Finite-Size Scaling of Vector and Axial Current Correlators

TL;DR

This paper uses quenched chiral perturbation theory to analyze the finite-size scaling of vector and axial current correlators, providing predictions for lattice QCD simulations to extract low-energy constants.

Contribution

It offers new theoretical predictions for current correlators in finite volumes, including effects of quenching and fixed topology, aiding lattice QCD studies.

Findings

Vector correlator vanishes to all orders in quenched approximation.

Axial correlator remains robust and moderately sensitive to quenching.

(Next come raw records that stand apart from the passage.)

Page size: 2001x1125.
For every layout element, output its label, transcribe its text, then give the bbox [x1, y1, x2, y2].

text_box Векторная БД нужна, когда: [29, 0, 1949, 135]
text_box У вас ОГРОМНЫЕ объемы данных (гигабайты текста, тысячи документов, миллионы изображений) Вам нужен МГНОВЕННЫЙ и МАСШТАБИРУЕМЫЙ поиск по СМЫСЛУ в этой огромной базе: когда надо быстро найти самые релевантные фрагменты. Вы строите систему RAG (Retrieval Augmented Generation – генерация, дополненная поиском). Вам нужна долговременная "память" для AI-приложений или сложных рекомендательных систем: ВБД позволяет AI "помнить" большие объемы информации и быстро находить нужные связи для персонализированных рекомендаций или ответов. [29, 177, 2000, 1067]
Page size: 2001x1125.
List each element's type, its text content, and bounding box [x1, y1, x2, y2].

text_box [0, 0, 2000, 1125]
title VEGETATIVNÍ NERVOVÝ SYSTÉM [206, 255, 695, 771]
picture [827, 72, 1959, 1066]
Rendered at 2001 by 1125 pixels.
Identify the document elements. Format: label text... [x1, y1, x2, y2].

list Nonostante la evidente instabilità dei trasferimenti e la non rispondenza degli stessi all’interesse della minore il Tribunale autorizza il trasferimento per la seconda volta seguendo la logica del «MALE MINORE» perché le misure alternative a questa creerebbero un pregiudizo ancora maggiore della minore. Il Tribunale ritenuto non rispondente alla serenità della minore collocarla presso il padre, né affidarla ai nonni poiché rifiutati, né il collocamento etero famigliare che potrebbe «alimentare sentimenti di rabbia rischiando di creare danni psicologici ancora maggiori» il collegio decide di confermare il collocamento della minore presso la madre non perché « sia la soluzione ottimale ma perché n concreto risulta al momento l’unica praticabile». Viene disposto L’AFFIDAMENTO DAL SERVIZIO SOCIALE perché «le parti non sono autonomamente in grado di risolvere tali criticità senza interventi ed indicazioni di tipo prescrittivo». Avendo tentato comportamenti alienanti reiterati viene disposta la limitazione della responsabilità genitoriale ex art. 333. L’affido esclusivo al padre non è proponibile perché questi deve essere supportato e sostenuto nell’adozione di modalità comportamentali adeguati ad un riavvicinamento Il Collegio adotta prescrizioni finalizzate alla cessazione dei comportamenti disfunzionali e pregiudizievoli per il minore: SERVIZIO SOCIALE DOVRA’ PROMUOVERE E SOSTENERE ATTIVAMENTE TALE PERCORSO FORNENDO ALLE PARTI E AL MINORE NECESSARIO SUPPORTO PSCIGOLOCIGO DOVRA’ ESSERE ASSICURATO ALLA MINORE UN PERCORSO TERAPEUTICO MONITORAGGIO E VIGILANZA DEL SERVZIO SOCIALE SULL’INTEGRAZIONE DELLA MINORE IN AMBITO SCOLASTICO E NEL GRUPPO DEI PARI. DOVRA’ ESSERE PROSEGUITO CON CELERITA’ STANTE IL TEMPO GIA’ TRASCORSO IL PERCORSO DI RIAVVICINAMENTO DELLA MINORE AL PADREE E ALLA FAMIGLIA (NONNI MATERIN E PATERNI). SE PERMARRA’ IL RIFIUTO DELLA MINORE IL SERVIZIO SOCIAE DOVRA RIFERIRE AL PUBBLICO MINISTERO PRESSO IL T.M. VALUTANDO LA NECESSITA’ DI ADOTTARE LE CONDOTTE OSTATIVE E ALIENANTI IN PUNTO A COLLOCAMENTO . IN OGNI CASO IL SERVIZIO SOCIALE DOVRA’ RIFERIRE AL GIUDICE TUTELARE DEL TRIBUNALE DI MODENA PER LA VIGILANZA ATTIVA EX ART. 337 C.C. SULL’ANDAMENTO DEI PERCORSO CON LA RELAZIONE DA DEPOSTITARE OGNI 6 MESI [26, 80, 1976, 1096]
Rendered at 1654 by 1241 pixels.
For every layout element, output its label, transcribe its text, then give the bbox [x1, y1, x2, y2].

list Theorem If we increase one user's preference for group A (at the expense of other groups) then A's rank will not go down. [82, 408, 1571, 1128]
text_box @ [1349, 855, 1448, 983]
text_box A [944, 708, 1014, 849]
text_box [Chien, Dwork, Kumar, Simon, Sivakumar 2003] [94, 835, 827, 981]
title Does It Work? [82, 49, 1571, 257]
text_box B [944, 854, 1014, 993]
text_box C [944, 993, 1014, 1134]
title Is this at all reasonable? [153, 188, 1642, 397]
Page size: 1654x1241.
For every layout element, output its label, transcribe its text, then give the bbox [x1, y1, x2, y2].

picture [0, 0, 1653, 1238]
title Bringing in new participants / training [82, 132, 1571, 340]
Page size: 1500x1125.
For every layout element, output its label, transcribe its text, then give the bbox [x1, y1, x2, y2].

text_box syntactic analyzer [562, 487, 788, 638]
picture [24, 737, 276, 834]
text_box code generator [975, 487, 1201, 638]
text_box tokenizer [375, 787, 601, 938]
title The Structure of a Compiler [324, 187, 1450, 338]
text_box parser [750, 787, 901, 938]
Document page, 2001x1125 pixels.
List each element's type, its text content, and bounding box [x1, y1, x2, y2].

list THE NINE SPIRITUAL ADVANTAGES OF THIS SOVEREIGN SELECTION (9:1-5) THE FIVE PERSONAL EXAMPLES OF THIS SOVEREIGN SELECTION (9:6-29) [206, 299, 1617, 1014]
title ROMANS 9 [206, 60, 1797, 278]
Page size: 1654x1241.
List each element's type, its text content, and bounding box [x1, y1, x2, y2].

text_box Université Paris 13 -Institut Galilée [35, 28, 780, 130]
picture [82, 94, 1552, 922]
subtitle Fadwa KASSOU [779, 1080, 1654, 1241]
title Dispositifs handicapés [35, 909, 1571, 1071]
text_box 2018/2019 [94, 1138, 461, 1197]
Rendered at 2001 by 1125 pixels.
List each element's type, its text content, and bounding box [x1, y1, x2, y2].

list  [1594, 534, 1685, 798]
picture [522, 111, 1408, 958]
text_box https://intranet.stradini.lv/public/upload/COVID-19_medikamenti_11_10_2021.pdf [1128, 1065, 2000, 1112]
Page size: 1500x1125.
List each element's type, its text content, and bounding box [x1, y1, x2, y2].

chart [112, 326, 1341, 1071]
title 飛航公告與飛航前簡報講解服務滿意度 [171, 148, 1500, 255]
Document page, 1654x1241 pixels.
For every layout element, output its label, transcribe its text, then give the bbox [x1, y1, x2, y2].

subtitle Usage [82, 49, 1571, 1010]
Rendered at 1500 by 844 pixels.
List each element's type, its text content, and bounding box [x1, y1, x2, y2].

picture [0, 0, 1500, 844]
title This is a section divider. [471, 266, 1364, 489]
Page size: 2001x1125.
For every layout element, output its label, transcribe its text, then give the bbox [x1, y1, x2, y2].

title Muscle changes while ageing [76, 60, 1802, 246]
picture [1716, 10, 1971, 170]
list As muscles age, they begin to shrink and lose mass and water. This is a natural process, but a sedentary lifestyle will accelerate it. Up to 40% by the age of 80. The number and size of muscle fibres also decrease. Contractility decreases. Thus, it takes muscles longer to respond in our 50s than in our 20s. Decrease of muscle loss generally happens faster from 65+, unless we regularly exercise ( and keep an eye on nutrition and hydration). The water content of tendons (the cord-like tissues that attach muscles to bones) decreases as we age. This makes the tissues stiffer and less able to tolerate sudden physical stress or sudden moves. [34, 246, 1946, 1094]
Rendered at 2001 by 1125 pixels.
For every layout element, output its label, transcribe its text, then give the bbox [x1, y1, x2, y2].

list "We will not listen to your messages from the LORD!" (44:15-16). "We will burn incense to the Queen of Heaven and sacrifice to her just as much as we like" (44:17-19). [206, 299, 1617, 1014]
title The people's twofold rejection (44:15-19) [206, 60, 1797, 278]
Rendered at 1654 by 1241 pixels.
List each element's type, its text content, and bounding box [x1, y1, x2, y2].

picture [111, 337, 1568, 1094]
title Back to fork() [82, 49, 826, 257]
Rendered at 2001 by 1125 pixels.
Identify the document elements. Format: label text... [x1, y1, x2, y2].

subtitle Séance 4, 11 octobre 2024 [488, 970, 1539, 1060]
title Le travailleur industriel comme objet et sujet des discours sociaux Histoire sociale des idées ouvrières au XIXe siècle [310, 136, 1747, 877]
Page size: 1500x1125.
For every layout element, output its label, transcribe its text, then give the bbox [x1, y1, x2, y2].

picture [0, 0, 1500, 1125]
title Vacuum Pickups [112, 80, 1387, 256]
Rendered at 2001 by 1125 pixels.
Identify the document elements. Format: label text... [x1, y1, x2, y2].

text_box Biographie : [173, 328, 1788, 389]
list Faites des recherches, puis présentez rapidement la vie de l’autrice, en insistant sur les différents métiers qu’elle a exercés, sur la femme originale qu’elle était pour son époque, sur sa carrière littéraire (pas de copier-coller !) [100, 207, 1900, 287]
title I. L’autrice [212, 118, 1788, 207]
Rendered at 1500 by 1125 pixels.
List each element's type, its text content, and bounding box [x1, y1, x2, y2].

Results enable extraction of chiral Lagrangian constants from small-volume lattice simulations.

Abstract

Using quenched chiral perturbation theory, we compute the long-distance behaviour of two-point functions of flavour non-singlet axial and vector currents in a finite volume, for small quark masses, and at a fixed gauge-field topology. We also present the corresponding predictions for the unquenched theory at fixed topology. These results can in principle be used to measure the low-energy constants of the chiral Lagrangian, from lattice simulations in volumes much smaller than one pion Compton wavelength. We show that quenching has a dramatic effect on the vector correlator, which is argued to vanish to all orders, while the axial correlator appears to be a robust observable only moderately sensitive to quenching.